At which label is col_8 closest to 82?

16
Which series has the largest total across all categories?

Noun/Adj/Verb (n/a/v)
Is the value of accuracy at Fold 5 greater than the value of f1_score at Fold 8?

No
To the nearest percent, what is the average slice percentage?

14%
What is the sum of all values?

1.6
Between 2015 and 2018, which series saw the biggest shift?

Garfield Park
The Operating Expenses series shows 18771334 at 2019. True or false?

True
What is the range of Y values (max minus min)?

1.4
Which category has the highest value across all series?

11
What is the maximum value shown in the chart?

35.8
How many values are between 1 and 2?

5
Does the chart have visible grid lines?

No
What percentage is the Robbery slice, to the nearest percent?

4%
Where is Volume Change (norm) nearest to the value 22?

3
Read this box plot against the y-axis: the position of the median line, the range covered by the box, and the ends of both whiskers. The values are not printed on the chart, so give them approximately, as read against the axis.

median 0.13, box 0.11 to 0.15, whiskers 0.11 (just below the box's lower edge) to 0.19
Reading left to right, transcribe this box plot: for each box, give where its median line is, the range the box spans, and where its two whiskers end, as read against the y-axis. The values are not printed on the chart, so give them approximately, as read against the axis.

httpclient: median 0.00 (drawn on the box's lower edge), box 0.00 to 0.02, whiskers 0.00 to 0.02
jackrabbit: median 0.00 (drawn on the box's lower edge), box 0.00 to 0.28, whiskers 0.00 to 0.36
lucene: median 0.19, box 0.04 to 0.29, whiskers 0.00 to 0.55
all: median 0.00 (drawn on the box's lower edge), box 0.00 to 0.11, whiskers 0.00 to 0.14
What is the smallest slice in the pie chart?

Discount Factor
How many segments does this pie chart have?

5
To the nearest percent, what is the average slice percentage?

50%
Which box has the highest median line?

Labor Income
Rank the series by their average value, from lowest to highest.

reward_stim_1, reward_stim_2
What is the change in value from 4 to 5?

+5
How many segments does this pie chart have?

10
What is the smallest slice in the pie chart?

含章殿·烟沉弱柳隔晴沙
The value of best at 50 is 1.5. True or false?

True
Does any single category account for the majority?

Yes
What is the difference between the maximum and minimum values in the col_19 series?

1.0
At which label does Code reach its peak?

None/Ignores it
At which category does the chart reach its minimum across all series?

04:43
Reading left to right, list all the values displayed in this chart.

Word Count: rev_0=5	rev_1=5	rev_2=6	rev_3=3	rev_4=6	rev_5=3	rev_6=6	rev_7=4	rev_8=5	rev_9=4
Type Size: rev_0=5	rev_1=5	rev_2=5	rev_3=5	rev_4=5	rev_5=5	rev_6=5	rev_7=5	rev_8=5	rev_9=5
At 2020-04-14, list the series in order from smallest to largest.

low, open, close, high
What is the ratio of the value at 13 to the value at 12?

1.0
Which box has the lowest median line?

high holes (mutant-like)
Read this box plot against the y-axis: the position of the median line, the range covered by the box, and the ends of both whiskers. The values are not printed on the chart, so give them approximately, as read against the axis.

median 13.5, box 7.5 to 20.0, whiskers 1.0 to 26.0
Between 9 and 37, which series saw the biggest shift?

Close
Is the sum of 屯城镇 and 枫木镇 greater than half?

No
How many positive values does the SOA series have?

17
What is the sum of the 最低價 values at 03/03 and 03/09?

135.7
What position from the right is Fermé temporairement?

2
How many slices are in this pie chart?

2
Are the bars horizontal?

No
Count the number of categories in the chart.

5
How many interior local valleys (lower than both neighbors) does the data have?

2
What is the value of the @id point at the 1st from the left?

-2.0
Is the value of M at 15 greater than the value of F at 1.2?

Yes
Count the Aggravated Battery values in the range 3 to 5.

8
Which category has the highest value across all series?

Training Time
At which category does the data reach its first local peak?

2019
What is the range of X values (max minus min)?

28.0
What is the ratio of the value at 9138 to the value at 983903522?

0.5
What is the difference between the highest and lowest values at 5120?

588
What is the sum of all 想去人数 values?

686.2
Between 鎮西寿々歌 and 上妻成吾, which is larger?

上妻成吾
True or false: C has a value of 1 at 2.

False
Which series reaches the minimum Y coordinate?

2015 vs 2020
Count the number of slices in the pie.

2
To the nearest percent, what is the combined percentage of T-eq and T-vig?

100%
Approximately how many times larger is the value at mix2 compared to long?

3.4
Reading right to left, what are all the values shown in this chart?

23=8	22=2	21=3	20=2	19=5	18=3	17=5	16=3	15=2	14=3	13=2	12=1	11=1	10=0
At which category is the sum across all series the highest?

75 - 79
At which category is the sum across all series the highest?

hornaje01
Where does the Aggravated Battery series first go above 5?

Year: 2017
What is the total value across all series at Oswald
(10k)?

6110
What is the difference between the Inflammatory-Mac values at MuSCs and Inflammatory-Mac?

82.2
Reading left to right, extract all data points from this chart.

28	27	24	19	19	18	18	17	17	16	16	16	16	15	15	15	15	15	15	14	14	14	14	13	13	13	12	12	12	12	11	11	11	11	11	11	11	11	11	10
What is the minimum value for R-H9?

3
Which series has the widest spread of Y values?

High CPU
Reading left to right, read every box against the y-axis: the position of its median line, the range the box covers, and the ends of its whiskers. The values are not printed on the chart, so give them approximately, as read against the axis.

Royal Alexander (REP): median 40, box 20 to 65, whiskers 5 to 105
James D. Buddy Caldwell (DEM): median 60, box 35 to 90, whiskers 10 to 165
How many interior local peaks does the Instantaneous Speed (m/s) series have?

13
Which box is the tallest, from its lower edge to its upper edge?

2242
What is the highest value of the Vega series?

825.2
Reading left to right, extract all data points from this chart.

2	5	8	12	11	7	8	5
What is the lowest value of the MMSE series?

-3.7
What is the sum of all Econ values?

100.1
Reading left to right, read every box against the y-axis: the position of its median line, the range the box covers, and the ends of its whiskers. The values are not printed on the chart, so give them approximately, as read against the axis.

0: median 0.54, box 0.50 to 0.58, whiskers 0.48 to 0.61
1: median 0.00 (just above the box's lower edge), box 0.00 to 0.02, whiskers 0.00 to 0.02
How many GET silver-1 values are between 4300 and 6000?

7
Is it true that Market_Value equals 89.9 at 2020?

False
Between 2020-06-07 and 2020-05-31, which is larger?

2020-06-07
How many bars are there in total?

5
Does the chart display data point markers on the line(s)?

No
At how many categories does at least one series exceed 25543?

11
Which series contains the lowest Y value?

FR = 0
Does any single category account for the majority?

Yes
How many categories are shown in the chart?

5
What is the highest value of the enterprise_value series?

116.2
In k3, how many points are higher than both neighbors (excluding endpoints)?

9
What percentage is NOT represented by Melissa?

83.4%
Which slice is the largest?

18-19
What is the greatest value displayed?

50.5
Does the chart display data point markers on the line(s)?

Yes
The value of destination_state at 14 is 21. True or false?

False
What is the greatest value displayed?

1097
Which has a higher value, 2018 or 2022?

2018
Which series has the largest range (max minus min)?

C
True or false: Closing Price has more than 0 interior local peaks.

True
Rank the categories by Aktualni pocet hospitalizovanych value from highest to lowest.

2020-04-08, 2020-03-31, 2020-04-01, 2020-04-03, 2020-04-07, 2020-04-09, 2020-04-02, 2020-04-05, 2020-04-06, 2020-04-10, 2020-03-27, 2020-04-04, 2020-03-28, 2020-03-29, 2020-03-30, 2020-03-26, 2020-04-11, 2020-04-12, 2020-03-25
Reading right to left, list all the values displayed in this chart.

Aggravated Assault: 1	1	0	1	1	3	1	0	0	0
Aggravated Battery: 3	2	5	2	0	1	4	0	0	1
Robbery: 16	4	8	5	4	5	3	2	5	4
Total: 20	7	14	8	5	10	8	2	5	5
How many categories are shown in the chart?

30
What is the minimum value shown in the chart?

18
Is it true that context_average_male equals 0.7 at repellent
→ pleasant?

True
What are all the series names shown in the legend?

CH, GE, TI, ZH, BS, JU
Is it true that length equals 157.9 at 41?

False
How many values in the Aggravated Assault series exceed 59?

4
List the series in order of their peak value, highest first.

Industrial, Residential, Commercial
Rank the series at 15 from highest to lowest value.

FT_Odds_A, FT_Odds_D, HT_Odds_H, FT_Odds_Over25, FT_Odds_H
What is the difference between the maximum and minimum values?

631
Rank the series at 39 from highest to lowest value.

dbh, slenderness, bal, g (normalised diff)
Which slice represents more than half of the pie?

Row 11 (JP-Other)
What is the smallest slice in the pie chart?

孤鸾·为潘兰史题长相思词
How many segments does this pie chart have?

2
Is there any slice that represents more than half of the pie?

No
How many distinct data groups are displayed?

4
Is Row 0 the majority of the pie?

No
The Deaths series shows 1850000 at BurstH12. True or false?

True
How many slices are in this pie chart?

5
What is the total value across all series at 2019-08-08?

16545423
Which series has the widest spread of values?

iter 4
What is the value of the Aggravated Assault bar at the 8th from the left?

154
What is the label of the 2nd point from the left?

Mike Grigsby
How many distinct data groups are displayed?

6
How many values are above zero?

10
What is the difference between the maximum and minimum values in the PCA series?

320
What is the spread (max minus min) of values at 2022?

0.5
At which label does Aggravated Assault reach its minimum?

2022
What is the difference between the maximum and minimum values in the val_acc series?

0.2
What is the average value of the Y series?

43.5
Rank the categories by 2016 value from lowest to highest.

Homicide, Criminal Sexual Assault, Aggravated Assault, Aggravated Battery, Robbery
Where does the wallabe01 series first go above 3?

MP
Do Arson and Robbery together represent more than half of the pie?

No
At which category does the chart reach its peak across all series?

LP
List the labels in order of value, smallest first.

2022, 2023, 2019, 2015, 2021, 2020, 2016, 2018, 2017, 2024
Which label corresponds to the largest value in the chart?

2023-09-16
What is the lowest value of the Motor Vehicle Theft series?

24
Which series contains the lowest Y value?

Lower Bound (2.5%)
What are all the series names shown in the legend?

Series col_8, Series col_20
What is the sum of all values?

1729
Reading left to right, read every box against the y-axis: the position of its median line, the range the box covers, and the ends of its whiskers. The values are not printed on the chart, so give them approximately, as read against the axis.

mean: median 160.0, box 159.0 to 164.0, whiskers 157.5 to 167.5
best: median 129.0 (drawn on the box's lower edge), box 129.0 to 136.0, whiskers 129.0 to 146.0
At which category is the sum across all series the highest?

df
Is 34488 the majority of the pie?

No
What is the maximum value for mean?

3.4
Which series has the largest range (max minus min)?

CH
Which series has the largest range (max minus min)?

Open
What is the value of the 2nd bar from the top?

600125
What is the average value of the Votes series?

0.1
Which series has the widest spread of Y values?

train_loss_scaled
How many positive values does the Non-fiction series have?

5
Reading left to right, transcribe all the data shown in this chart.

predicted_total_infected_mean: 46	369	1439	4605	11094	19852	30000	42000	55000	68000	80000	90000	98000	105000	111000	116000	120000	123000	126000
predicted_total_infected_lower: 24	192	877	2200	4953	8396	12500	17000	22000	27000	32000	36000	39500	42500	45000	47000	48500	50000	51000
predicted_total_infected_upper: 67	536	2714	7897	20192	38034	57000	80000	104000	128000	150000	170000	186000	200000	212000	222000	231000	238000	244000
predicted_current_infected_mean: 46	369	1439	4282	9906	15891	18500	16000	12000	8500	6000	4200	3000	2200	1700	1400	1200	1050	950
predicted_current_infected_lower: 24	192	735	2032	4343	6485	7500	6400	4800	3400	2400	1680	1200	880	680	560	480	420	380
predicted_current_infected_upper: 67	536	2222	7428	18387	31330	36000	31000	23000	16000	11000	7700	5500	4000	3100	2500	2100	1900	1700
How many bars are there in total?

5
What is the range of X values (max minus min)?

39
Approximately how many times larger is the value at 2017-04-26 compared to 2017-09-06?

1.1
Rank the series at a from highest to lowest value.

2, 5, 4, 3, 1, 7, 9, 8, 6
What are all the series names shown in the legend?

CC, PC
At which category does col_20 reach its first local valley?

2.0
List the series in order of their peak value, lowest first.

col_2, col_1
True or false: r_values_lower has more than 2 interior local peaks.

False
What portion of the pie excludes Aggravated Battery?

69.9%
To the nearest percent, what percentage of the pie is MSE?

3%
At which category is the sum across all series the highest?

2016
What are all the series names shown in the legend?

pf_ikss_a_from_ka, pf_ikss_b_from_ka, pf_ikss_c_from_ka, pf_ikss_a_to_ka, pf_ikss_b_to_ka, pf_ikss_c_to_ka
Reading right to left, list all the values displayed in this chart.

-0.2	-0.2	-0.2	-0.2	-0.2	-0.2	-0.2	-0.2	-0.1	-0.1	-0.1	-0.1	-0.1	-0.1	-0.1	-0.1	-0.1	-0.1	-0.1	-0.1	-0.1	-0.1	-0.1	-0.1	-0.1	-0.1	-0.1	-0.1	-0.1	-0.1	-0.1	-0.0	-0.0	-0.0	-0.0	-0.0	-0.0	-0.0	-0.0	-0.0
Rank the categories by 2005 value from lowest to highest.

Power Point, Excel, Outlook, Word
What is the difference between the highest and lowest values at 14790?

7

========================================

PROBLEM REQUIREMENTS
Find every line in the entries above that contains the word "spread", and copy each of those lines in full.

RESPONSE TO THE TASK
Which series has the widest spread of Y values?
Which series has the widest spread of values?
What is the spread (max minus min) of values at 2022?
Which series has the widest spread of Y values?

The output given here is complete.